• [Data supplied]:
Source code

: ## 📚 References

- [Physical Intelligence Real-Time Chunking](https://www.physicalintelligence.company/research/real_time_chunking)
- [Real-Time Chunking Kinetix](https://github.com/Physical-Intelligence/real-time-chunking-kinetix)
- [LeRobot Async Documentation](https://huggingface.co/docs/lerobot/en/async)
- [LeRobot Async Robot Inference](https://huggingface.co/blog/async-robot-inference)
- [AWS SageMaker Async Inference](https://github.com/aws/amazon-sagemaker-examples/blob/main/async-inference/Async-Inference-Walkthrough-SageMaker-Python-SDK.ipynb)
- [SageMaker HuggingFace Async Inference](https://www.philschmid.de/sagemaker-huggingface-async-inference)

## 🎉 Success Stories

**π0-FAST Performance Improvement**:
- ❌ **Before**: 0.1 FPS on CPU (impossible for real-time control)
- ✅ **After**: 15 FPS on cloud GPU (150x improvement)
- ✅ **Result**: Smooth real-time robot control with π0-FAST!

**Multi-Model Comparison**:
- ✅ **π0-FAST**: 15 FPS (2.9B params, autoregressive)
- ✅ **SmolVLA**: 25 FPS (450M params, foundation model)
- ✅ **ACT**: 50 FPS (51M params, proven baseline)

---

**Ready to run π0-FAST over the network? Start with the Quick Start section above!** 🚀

==

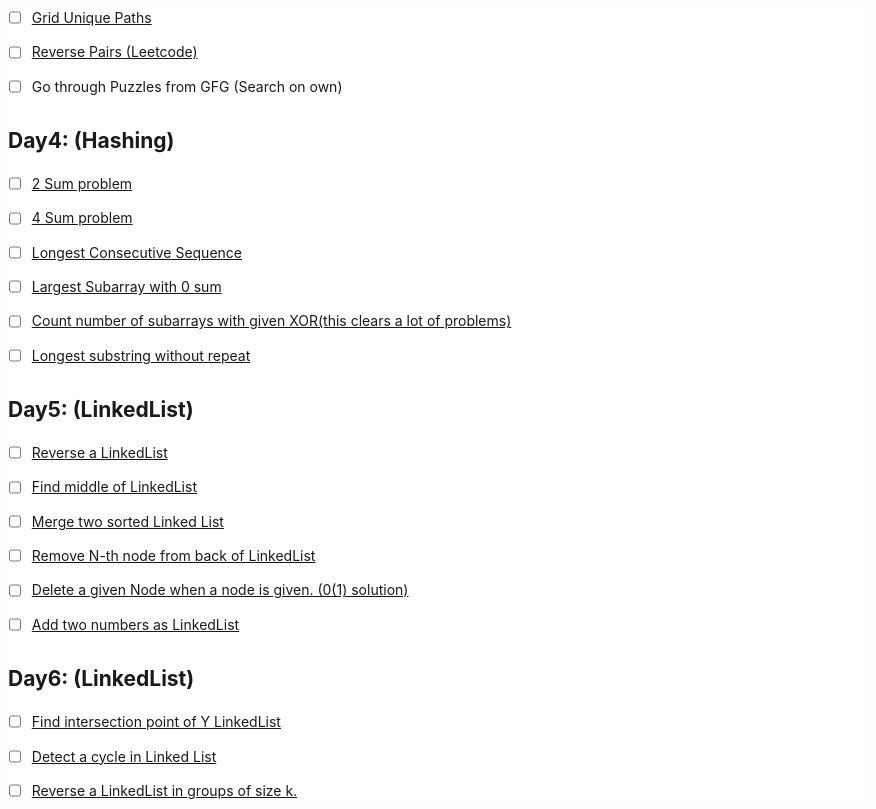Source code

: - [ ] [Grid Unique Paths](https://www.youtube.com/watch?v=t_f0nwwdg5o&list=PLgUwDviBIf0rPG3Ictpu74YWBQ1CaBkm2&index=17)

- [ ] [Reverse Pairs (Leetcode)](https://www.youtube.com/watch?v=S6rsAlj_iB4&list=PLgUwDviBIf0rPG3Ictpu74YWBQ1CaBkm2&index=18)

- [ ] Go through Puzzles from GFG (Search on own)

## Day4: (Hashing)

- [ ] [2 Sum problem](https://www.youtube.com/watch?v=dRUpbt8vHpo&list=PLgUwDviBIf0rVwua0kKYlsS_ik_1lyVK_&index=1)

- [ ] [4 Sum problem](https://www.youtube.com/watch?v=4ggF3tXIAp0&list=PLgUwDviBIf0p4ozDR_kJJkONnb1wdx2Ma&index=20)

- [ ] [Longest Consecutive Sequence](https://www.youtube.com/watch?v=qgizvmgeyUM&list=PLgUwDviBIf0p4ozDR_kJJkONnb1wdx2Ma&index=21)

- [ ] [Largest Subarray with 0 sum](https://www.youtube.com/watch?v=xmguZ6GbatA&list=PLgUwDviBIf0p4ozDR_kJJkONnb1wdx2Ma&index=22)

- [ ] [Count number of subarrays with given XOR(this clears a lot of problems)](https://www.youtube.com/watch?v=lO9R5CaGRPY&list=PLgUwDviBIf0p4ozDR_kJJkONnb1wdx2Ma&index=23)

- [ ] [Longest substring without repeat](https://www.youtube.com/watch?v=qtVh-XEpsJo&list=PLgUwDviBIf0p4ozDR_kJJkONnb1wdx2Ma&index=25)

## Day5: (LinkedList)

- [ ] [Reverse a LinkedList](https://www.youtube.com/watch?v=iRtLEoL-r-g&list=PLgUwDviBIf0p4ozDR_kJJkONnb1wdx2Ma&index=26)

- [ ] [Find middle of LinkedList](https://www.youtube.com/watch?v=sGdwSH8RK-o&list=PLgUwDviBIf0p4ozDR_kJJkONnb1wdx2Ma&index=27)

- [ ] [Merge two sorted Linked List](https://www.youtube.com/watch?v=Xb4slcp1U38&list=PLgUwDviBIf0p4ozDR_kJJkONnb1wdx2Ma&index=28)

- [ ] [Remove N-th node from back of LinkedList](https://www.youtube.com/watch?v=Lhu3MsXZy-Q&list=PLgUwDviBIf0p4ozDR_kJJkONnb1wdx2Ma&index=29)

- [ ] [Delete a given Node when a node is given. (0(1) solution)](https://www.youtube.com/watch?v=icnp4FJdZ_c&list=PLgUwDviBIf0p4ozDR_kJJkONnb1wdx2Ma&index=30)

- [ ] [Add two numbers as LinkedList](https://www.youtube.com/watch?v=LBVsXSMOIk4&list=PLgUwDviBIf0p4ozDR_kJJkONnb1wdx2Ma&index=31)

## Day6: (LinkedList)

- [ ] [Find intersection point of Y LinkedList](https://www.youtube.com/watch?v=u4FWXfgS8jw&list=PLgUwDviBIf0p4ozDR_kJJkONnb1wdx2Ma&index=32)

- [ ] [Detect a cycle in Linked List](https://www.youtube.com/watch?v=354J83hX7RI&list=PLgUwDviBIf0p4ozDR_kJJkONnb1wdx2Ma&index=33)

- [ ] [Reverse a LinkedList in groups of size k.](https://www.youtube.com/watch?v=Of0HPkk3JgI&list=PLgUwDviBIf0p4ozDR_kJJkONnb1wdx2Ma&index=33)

---

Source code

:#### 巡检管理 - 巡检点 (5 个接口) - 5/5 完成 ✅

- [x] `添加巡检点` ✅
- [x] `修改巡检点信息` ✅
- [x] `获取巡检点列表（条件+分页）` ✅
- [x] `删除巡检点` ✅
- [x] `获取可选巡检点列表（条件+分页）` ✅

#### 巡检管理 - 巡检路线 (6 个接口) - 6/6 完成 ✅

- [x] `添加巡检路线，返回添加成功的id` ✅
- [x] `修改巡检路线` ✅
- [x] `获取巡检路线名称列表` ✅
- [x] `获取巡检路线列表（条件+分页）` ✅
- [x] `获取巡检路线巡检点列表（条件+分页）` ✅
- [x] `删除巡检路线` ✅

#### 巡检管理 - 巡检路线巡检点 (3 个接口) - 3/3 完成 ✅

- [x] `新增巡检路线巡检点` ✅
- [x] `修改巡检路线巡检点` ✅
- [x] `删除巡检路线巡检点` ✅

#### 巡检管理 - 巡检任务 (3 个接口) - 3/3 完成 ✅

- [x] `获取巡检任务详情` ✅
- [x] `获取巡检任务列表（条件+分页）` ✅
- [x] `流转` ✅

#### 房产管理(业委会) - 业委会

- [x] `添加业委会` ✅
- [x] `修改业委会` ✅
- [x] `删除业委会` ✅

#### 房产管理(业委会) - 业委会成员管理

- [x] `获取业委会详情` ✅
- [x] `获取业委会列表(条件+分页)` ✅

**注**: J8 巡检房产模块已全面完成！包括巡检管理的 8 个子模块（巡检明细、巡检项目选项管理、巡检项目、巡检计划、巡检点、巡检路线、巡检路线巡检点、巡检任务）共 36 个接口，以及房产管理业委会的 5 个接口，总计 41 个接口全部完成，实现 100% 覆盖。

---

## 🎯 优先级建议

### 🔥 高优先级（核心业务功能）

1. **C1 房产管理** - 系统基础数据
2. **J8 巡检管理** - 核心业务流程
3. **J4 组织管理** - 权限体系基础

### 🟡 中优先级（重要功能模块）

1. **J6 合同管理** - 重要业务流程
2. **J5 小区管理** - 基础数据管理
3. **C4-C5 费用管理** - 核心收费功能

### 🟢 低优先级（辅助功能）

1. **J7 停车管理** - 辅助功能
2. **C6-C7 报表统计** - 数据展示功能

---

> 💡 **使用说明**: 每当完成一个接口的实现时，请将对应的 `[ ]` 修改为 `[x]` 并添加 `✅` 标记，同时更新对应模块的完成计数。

• [Exercise goal]: List every line above that contains the word "sagemaker".

• [Reply to the task]:
- [AWS SageMaker Async Inference](https://github.com/aws/amazon-sagemaker-examples/blob/main/async-inference/Async-Inference-Walkthrough-SageMaker-Python-SDK.ipynb)
- [SageMaker HuggingFace Async Inference](https://www.philschmid.de/sagemaker-huggingface-async-inference)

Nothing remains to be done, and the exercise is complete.